(Data below Opens)
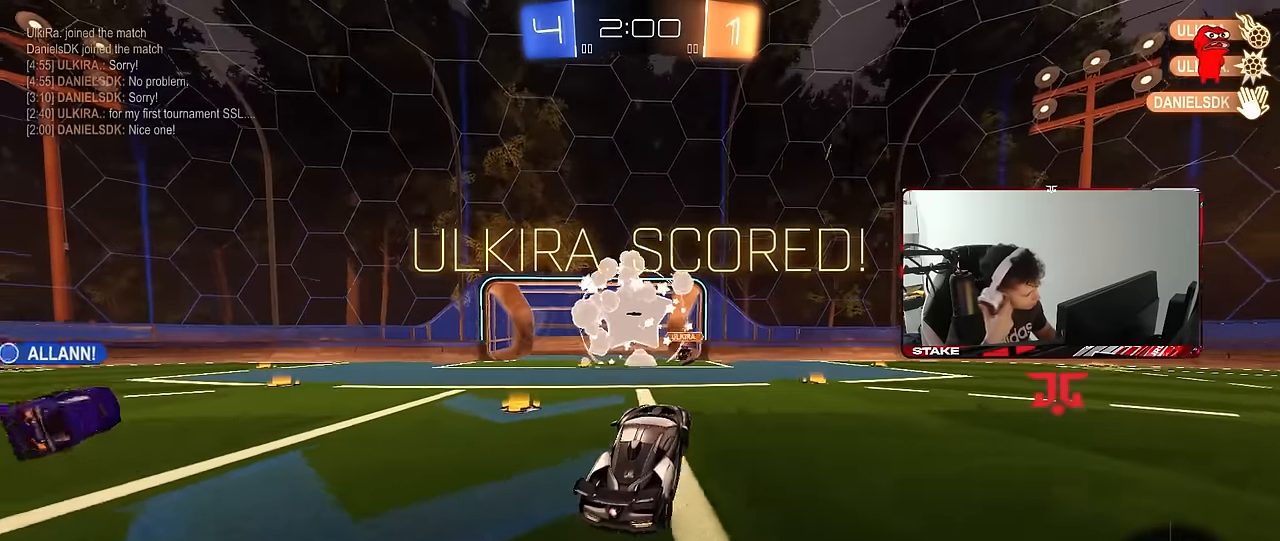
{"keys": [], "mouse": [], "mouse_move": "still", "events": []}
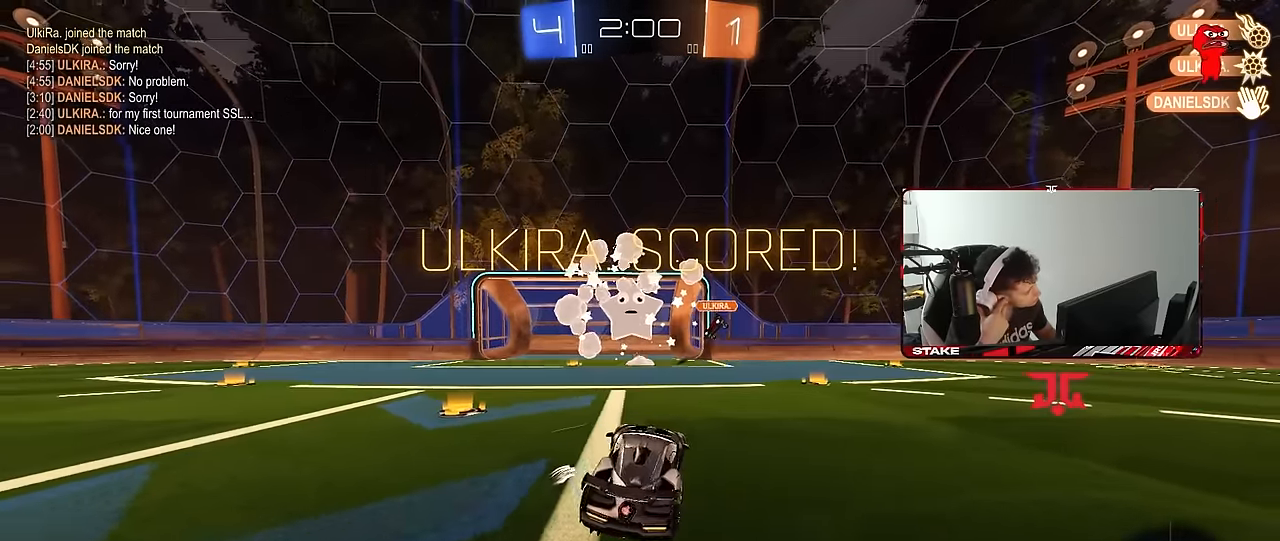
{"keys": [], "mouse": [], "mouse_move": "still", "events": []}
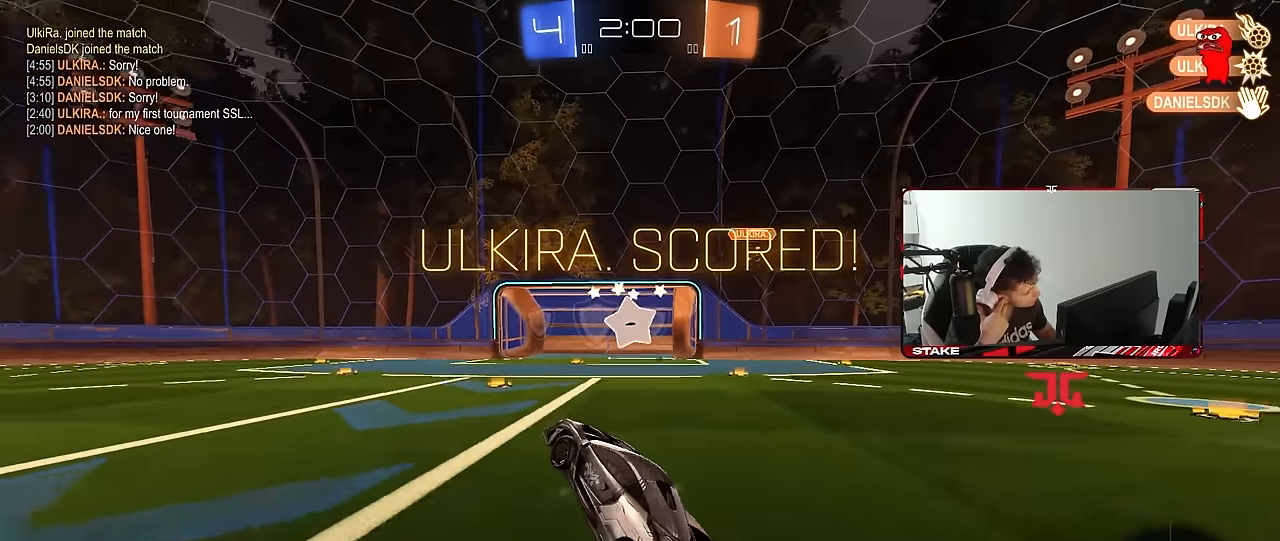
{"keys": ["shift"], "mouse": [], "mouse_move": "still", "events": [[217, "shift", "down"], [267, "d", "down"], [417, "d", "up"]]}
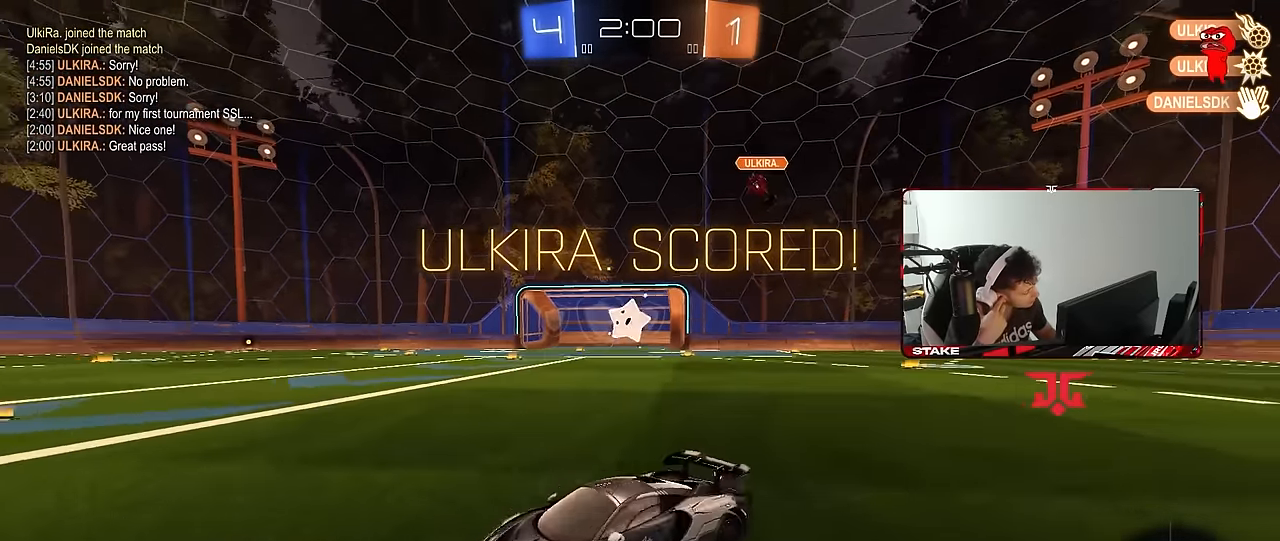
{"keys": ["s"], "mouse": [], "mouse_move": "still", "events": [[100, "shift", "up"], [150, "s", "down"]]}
(Data below Closes)
_Work to complete_
Write down how many lines of the data above contain the string "shift", and include nothing besides that number.

_Answer to this problem_
2